Il aura fallu plus de deux siècles, alors qu’en 2014 le président François Hollande suggérait son entrée au Panthéon, pour qu’on reconnaisse à Olympe de Gouges la dimension de pionnière de l’égalité des droits, elle qui rédigea en septembre 1791 la Déclaration des droits de la femme et de la citoyenne. Mais elle n’est peut-être pas encore assez connue pour sa lutte contre l’esclavage.
Issue de la bourgeoisie aisée de Montauban, Olympe de Gouges arriva à Paris après la mort de son mari, et fréquenta aussitôt les salons littéraires. Elle commence alors à écrire, en particulier des pièces de théâtre, et monte sa propre troupe.

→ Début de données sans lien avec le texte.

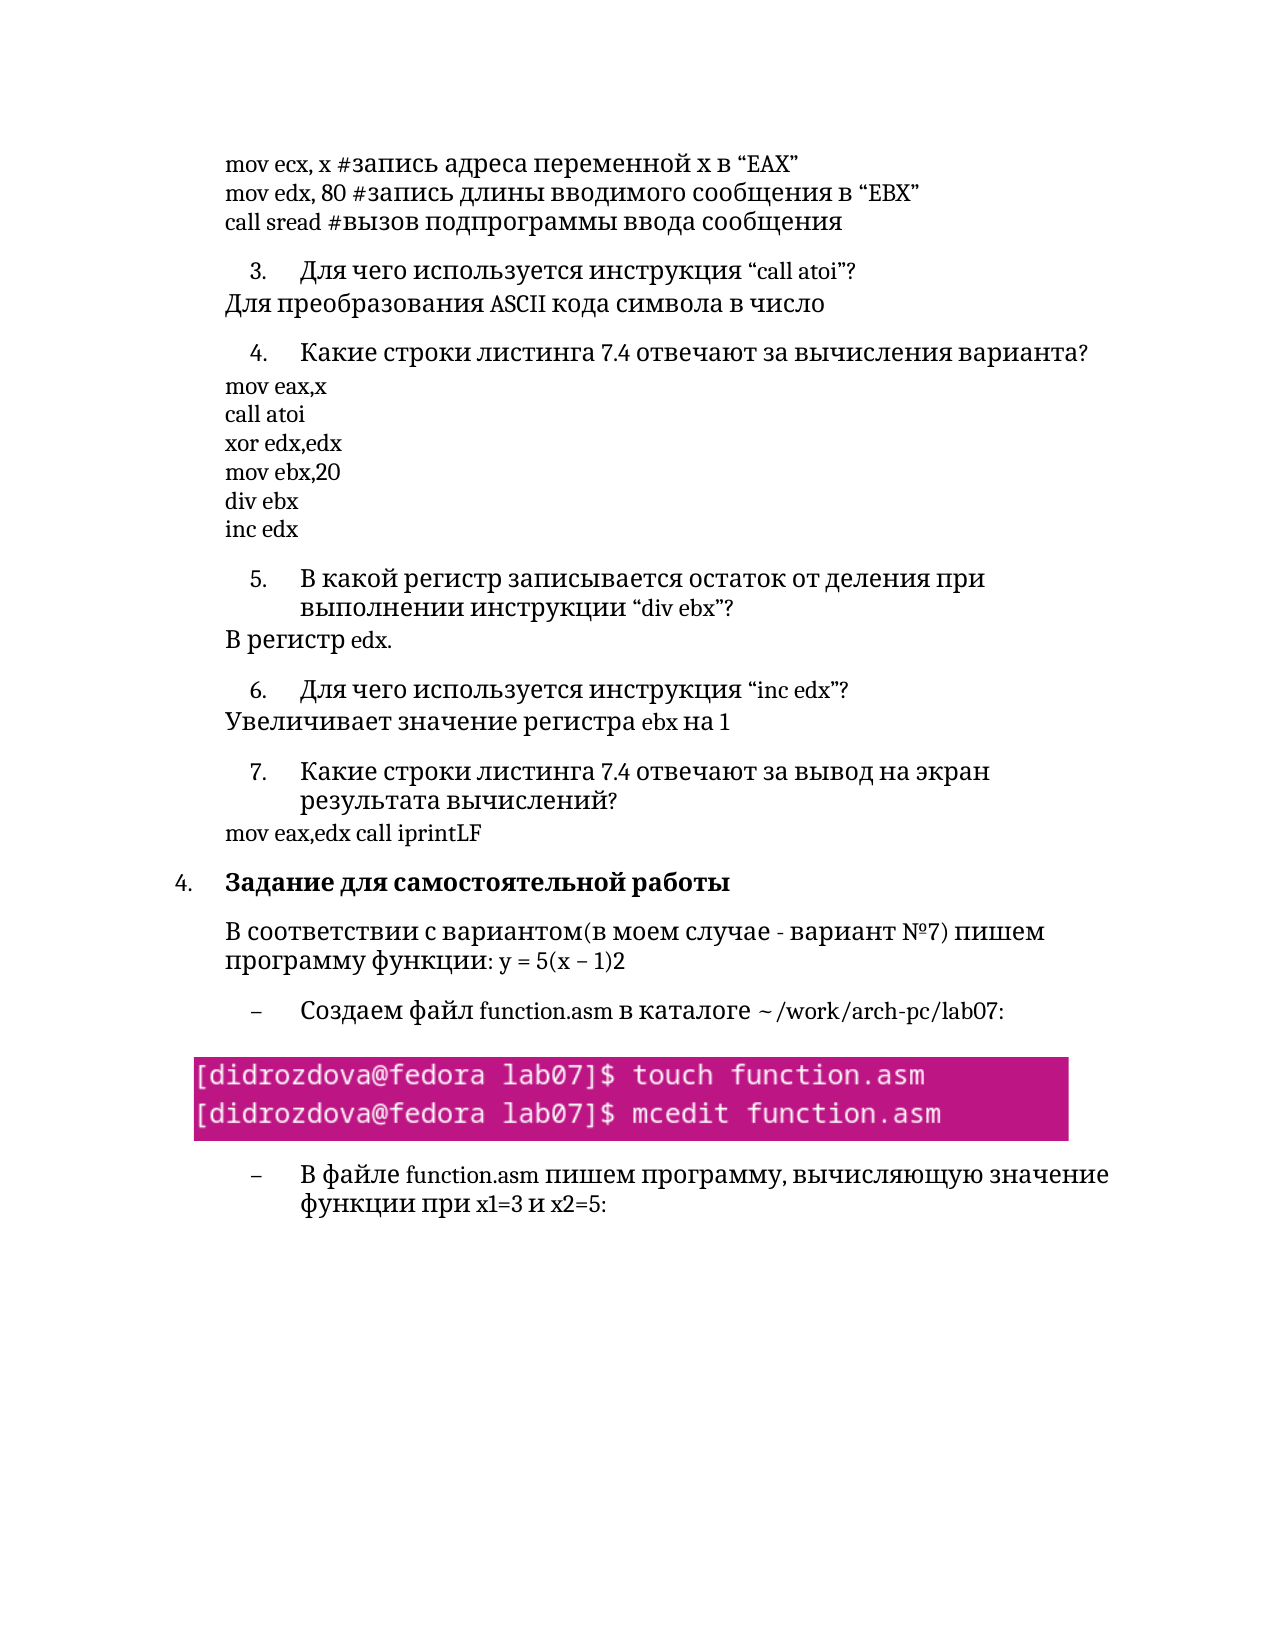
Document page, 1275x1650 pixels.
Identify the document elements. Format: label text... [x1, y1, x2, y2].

list Задание для самостоятельной работы [175, 869, 1125, 897]
list mov eax,x call atoi xor edx,edx mov ebx,20 div ebx inc edx [175, 372, 1125, 544]
list В соответствии с вариантом(в моем случае - вариант №7) пишем программу функции: y = 5(x − 1)2 [175, 918, 1125, 976]
list В регистр edx. [175, 626, 1125, 655]
list mov eax,edx call iprintLF [175, 819, 1125, 848]
list В файле function.asm пишем программу, вычисляющую значение функции при x1=3 и x2=5: [250, 1161, 1125, 1219]
list Для чего используется инструкция “call atoi”? [250, 257, 1125, 286]
list mov ecx, x #запись адреса переменной х в “EAX” mov edx, 80 #запись длины вводимого сообщения в “EBX” call sread #вызов подпрограммы ввода сообщения [175, 150, 1125, 236]
list Увеличивает значение регистра ebx на 1 [175, 708, 1125, 737]
list Какие строки листинга 7.4 отвечают за вычисления варианта? [250, 339, 1125, 368]
list В какой регистр записывается остаток от деления при выполнении инструкции “div ebx”? [250, 565, 1125, 622]
list Для чего используется инструкция “inc edx”? [250, 676, 1125, 704]
picture [193, 1057, 1069, 1141]
list Создаем файл function.asm в каталоге ~/work/arch-pc/lab07: [250, 997, 1125, 1025]
list Какие строки листинга 7.4 отвечают за вывод на экран результата вычислений? [250, 758, 1125, 815]
list Для преобразования ASCII кода символа в число [175, 289, 1125, 318]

Indépendamment de son théâtre politique qui fut joué dans des théâtres privés à Paris et en province pendant la Révolution – comme L’Homme généreux, dénonçant « l’aspect déplorable du peuple » –, la pièce qui rendit célèbre Olympe de Gouges est L’esclavage des Noirs, ou l’heureux naufrage, qu’elle avait donné en lecture à la Comédie-Française en 1785 sous le titre de Zamore et Mirza, ou L’heureux naufrage.
La pièce narre l’histoire de l’esclave Zamore qui, après avoir tué l’intendant qui avait tenté de violer sa fiancée Mirza, subit les pires brimades. Le propos en est clair : dénoncer les conditions de vie faites aux esclaves dans les colonies. L’auteure espère éveiller la bienveillance de l’opinion publique sur « ces victimes de la cupidité ». Pour la première fois dans l’histoire du théâtre, elle choisit comme personnages principaux des esclaves noirs et multiplie dans sa pièce, tant au niveau des décors, des costumes, des maquillages que des figurants, les notes qui donnent une véritable couleur locale à la représentation.
La pièce n’a cependant été jouée sur la scène du nouveau théâtre des Comédiens Français (devenu Théâtre National en juillet 1789 − l’actuel Odéon) qu’en décembre 1789, il y a tout juste 230 ans, et ce malgré l’insistance de l’auteure auprès des comédiens, et les modifications et « adoucissements » qu’elle avait apportés au texte publié dans l’intervalle, enrichi d’une préface dénonçant clairement l’esclavage et prônant l’égalité entre tous les individus : « Réflexions sur les hommes nègres ».
Entretemps un mouvement d’opinion favorable à l’abolition de l’esclavage avait pris corps en France comme en Angleterre et la Société des Amis des Noirs avait vu le jour en 1788, à laquelle adhérèrent aussitôt Mirabeau, l’Abbé Grégoire et La Fayette.
La pièce d’Olympe de Gouges fut retirée de l’affiche au bout de sa troisième représentation, le 2 janvier 1790. Sans doute les comédiens grimés de noir n’ont-ils pas mis beaucoup de cœur à la défendre. Surtout, elle reçut une vive opposition de la part des nombreux spectateurs de la Comédie-Française intéressés au commerce triangulaire, qui louaient des loges à l’année et exigèrent le retrait de la pièce. Une brochure anonyme, « Lettre à madame de Gouges », la dénonça.
Olympe de Gouges s’en plaignit dans une Lettre aux représentants (de la jeune Assemblée nationale) : « Quoi ! La cabale de quelques colons et la tyrannie histrionique l’emporteront sur l’intérêt public, sur la plus lumineuse équité, et l’an premier de la Liberté se souillera d’une injustice que n’eussent produite ni l’ignorance ni la barbarie du régime féodal ? »
Olympe de Gouges s’engage résolument dans la Révolution, mais la Déclaration des droits de l’homme et du citoyen, proclamée en 1791, après tant de discussions, ne contient aucune avancée pour les droits accordés aux femmes. D’où la réplique que fait Olympe de Gouges avec sa Déclaration des droits de la femme et de la citoyenne. Ce texte est augmenté d’une postface où elle rappelle la question des Noirs – autres exclus de la condition humaine – en raison du sort injuste qu’ils subissent, en raison aussi des troubles graves causés par les révoltes qui se multiplient alors dans les îles.
Le 22 juillet 1793, surlendemain de l’arrestation d’Olympe de Gouges, puis le jour même de sa condamnation à mort le 2 novembre de la même année, elle invoqua sa pièce De l'esclavage des Nègres pour preuve de son patriotisme et de son combat de toujours contre la tyrannie.
Le décret d’abolition de l’esclavage dans les colonies paraîtra finalement en 1794. L’esclavage sera rétabli par Bonaparte en 1802, avant d'être définitivement aboli en 1848.